Flavio Briatore, the managing director of Benetton and owner of Ligier, probably feels the more experienced Herbert would be able to lend greater support to Schumacher's bid for the drivers' title and Benetton's aspirations in the team championship.
Herbert stood in yesterday for Jos Verstappen, who reportedly strained his neck in a spin during the European Grand Prix at Jerez on Sunday.
Herbert made his grand prix debut for Benetton in 1989, finishing fourth in Brazil, but he had not fully recovered from injuries sustained in a crash at Brands Hatch the previous summer and was sacked midway through the season.
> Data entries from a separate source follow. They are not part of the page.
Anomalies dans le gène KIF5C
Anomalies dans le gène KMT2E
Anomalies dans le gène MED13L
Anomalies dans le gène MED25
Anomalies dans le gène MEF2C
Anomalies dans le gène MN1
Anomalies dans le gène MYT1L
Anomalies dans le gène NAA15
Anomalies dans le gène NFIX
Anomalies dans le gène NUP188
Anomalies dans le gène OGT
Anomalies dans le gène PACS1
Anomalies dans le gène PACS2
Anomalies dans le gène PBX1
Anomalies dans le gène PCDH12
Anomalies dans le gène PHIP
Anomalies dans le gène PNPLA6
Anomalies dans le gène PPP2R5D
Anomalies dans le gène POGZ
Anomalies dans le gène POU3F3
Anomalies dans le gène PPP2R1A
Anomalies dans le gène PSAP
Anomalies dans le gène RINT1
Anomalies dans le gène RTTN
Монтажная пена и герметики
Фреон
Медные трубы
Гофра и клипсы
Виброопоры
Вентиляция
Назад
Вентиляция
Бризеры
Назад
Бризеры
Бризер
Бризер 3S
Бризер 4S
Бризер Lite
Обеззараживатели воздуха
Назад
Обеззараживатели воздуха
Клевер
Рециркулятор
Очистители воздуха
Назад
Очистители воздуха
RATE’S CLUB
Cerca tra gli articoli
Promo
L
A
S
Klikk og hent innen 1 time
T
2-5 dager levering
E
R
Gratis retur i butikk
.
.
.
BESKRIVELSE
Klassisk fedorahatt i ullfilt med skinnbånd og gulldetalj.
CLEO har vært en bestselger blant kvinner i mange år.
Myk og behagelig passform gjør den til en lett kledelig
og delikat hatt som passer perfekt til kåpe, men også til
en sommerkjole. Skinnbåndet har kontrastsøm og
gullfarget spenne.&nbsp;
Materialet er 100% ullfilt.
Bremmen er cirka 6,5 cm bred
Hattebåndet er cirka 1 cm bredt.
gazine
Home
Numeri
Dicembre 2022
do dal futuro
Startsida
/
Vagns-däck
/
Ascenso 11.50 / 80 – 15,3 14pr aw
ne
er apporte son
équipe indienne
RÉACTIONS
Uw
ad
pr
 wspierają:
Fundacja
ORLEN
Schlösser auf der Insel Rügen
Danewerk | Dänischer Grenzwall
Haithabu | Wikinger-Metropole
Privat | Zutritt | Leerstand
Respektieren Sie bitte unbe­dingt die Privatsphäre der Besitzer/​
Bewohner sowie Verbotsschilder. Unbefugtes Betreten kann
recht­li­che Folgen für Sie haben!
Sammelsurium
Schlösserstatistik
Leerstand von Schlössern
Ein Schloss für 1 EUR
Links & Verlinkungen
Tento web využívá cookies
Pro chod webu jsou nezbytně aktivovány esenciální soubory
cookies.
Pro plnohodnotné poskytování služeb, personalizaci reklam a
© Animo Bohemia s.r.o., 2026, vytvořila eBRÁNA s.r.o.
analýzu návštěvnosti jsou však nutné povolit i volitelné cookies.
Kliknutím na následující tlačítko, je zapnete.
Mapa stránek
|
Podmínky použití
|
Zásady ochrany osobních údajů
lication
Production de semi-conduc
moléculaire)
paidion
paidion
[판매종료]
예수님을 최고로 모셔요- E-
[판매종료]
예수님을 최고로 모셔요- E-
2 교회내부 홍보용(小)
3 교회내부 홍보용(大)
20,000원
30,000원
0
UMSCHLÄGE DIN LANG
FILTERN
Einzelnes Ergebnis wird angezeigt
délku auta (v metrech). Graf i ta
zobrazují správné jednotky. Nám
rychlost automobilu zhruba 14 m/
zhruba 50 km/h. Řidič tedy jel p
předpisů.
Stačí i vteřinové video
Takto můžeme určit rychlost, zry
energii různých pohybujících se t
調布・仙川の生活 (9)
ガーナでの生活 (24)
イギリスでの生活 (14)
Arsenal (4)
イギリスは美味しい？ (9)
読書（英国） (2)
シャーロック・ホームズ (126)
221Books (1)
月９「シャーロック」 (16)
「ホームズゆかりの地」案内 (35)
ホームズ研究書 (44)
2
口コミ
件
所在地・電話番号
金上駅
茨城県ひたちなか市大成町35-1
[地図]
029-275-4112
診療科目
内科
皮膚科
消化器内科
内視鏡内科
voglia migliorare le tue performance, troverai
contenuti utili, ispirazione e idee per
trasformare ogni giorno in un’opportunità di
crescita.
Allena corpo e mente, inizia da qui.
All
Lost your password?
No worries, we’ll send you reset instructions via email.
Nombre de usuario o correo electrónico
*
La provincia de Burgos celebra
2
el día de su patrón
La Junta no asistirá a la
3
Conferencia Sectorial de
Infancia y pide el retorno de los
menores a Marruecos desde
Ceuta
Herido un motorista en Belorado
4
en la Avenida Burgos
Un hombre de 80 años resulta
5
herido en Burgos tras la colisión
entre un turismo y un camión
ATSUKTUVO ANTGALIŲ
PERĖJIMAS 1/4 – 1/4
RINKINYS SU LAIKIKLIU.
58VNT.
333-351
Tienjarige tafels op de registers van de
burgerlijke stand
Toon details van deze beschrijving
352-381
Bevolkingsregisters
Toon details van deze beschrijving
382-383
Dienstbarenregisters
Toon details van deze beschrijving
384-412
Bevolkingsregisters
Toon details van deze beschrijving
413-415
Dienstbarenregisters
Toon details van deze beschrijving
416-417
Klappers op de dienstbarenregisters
He then spent four years with Tyrrell and Lotus before joining Ligier, who were taken over by Benetton at the start of this year.
Karl Wendlinger will make an equally unexpected comeback at Suzuka. The Austrian, who narrowly escaped death in a crash in Monaco in May, will be back with the Sauber team.
Wendlinger, who lay in a coma for more than three weeks after his practice accident, satisfied the Swiss team he was ready to return after a two-day session of private testing in Le Castellet, southern France.
'Those two days of testing have been very encouraging,' Peter Sauber, the team chief, said. 'His accident has left him with no sequel, neither psychological nor physical.'
Andrea De Cesaris, who has been Sauber's stand-in driver, has left the team.